0 3 min 7 yrs

As someone who is a horror fan with very specific tastes (I never dug Friday the 13th), who later crafted horror stories (that no one wanted to buy), and then became a reviewer of the genre, sometimes it’s necessary to recognize that a specific film or novel, while not for you, still has great potential if it can find the correct audience. My Soul to Keep by Jackie Sonnenberg is one such book for me.

The story follows Sky Monroe as she begins a new school year at a private boarding school shortly after the passing of her father – a death that haunts her as the presence of her father is constantly with her.  Shortly after arriving at the school she encounters a cult, The Guardians of Light.  The group offers Sky a chance to truly connect with her father, but soon Sky realizes that Mitchell Brooks—the group’s leader—may pose a danger to her and her new friend Damian.

As a long-time genre fan My Soul to Keep added no new elements beyond typical genre tropes to keep me engaged in Sky’s journey.  However, I was constantly struck by how this story would be perfect for an 11 to 13-year-old reader, a reader who’s just discovering the typical conventions employed in horror fiction.  Sonnenberg brings Sky to life in a way will likely connect with a younger reader.

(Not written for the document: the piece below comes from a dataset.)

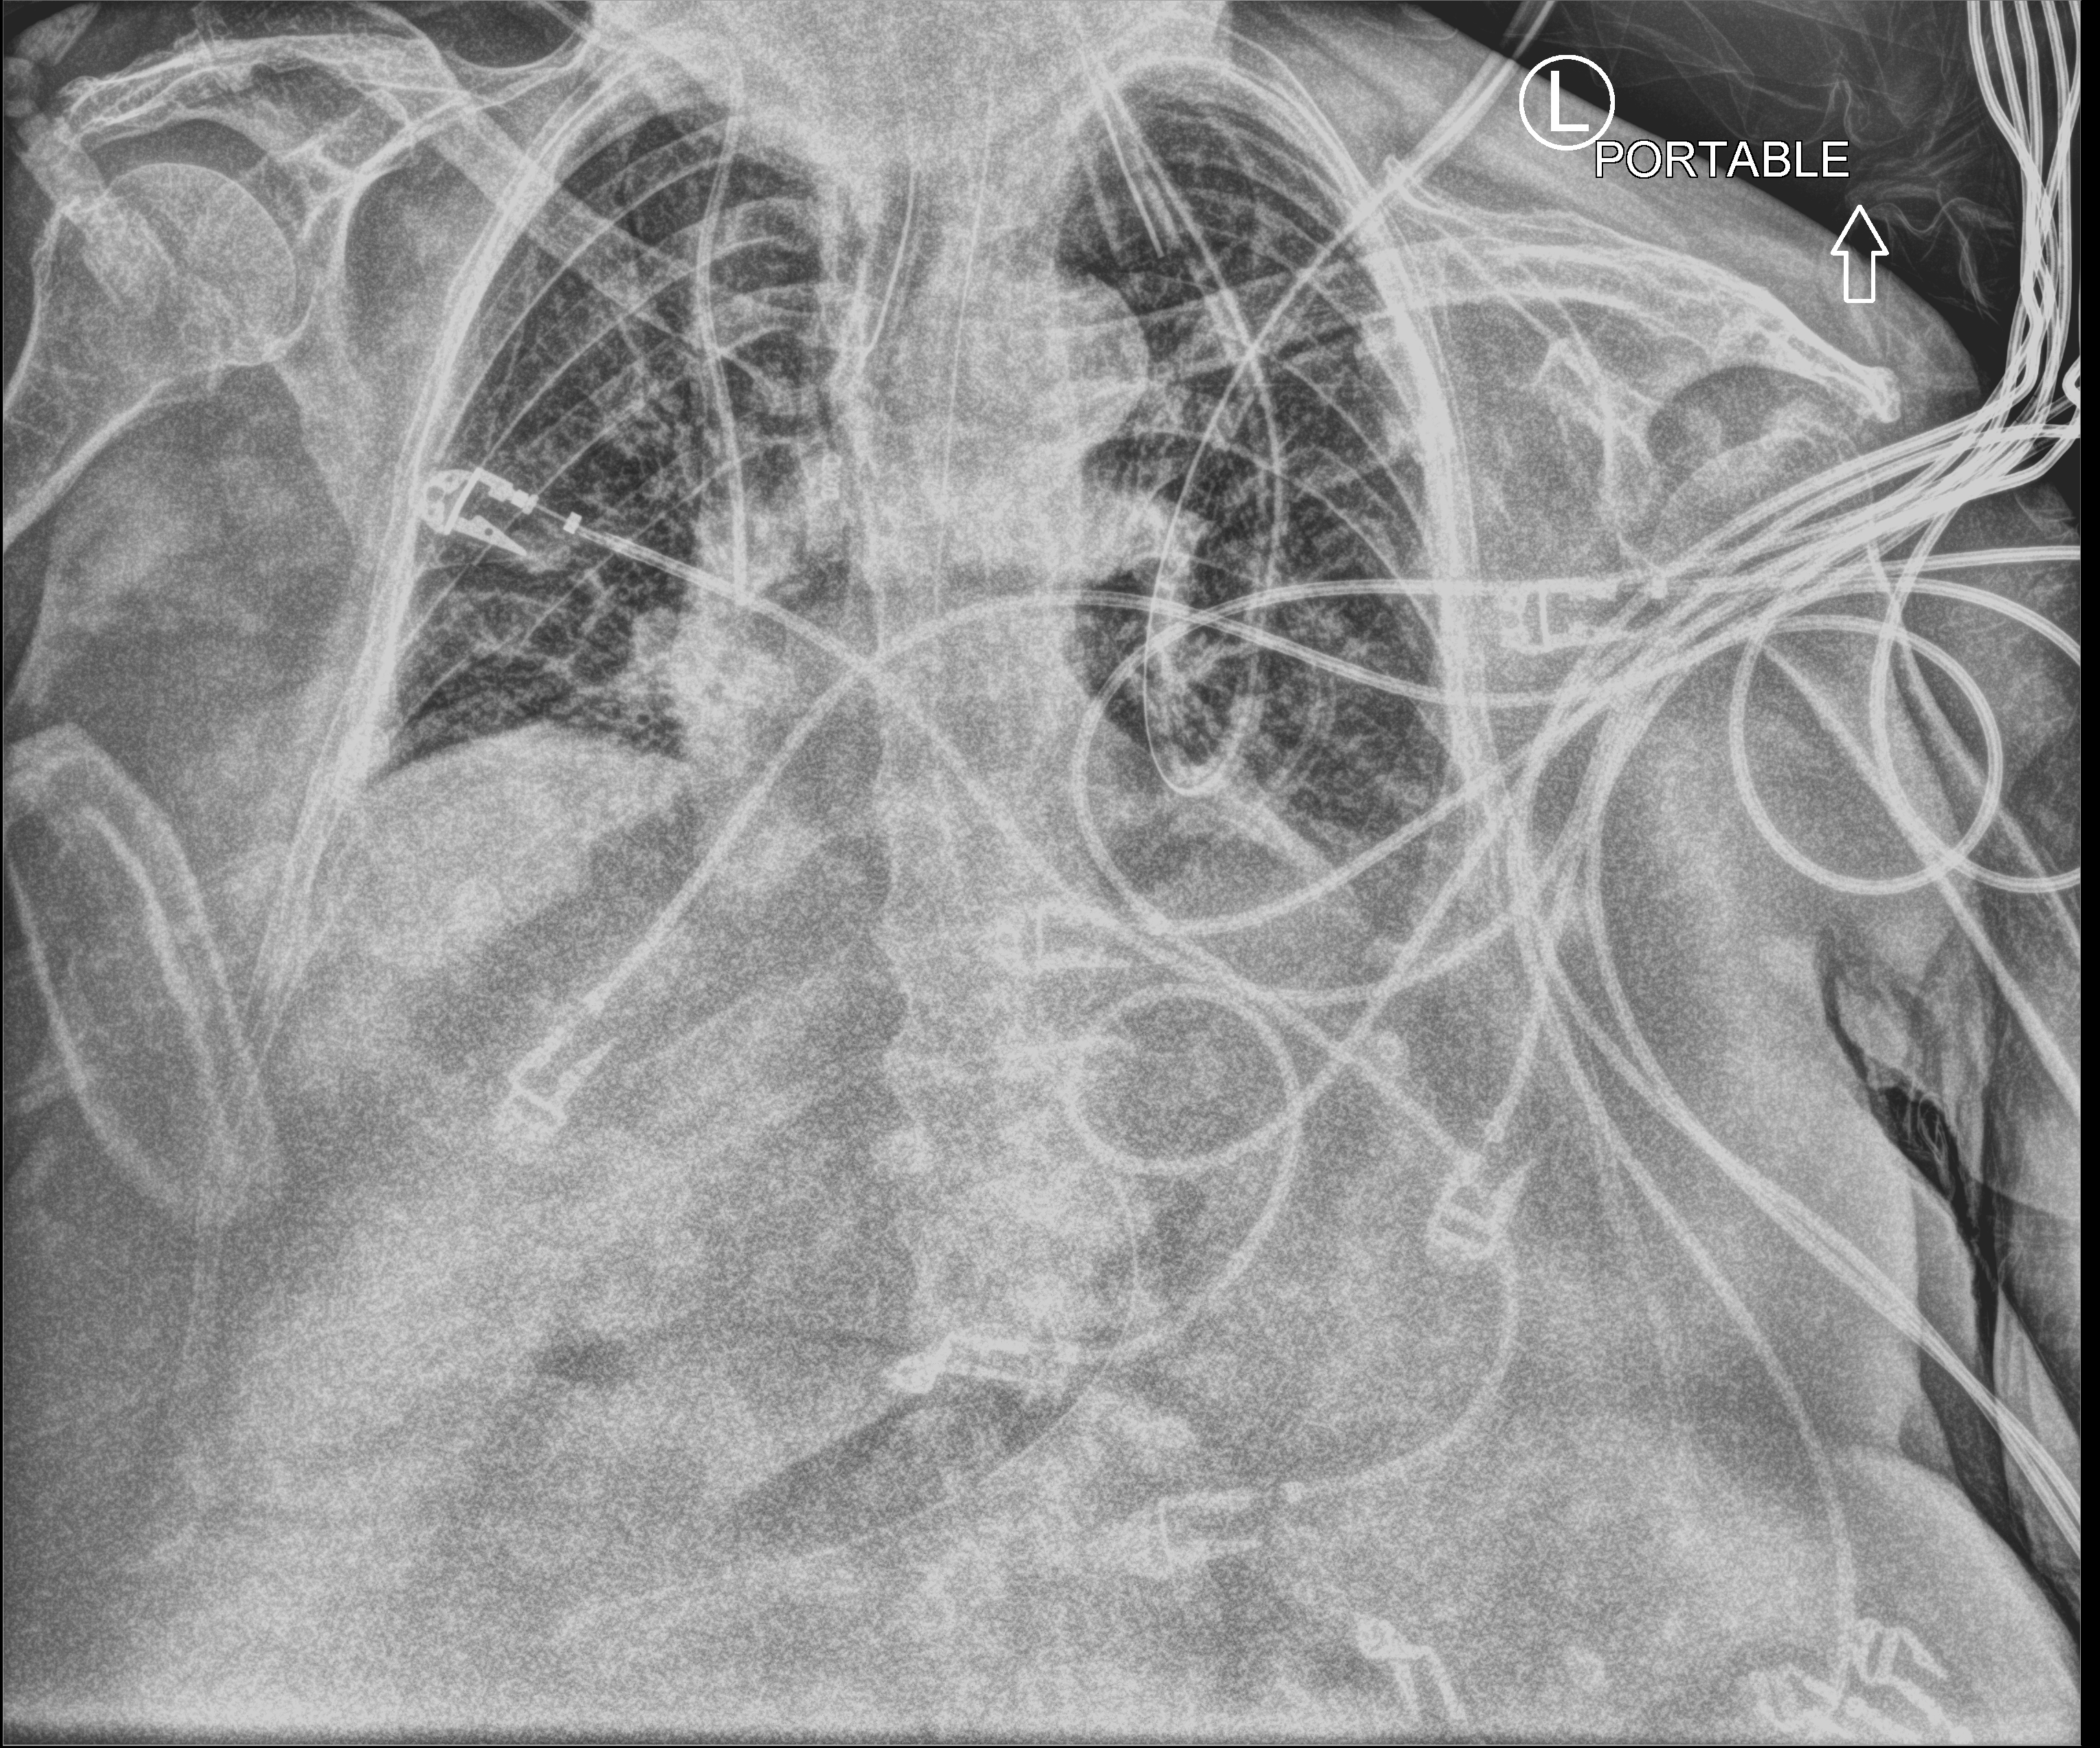
Portable chest radiograph, anteroposterior (AP) projection. Patient hospitalised with COVID-19; female, aged 75–90 years.
From the hospital-stay record, not from the radiograph (when in the stay this image was taken is not recorded): mechanically ventilated during this hospital stay: yes; smoking status (admission record): never.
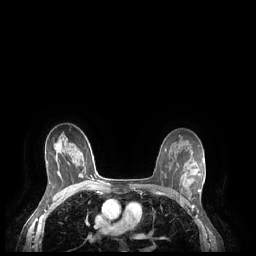
Breast MRI (dynamic contrast-enhanced), one axial slice. Dynamic contrast-enhanced series, time point 2 of 7 at this slice position (early post-contrast). 1.5 T. TE 1.9 ms, TR 4.1 ms. 0.9 mm slice thickness. 256 × 256 image matrix. Female patient.
Annotated regions visible in this slice (semi-automatically segmented with operator editing):
- enhancing-tissue mask used for the functional tumour volume (all voxels passing the contrast-enhancement thresholds inside the analysis volume; usually the tumour): bounding box (x1, y1, x2, y2) in pixels: (198, 173, 200, 192)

While the adult in me knows the Cult was bad news, the kid in me sees how within the story Sky’s motivations for joining them feels sincere in regards to her characterization.  She’s playing with fire, but we readers understand that it’s because she’s cold, so to speak.

So, Ravenous Monster Readers, do I recommend My Soul to Keep, for you?  I do not.  I do however recommend you pick up a copy for a ‘tween (I think I’m using that correctly) in your life.  The pacing of the novel never lags and Sky as a protagonist should be relatable to any angsty youngster.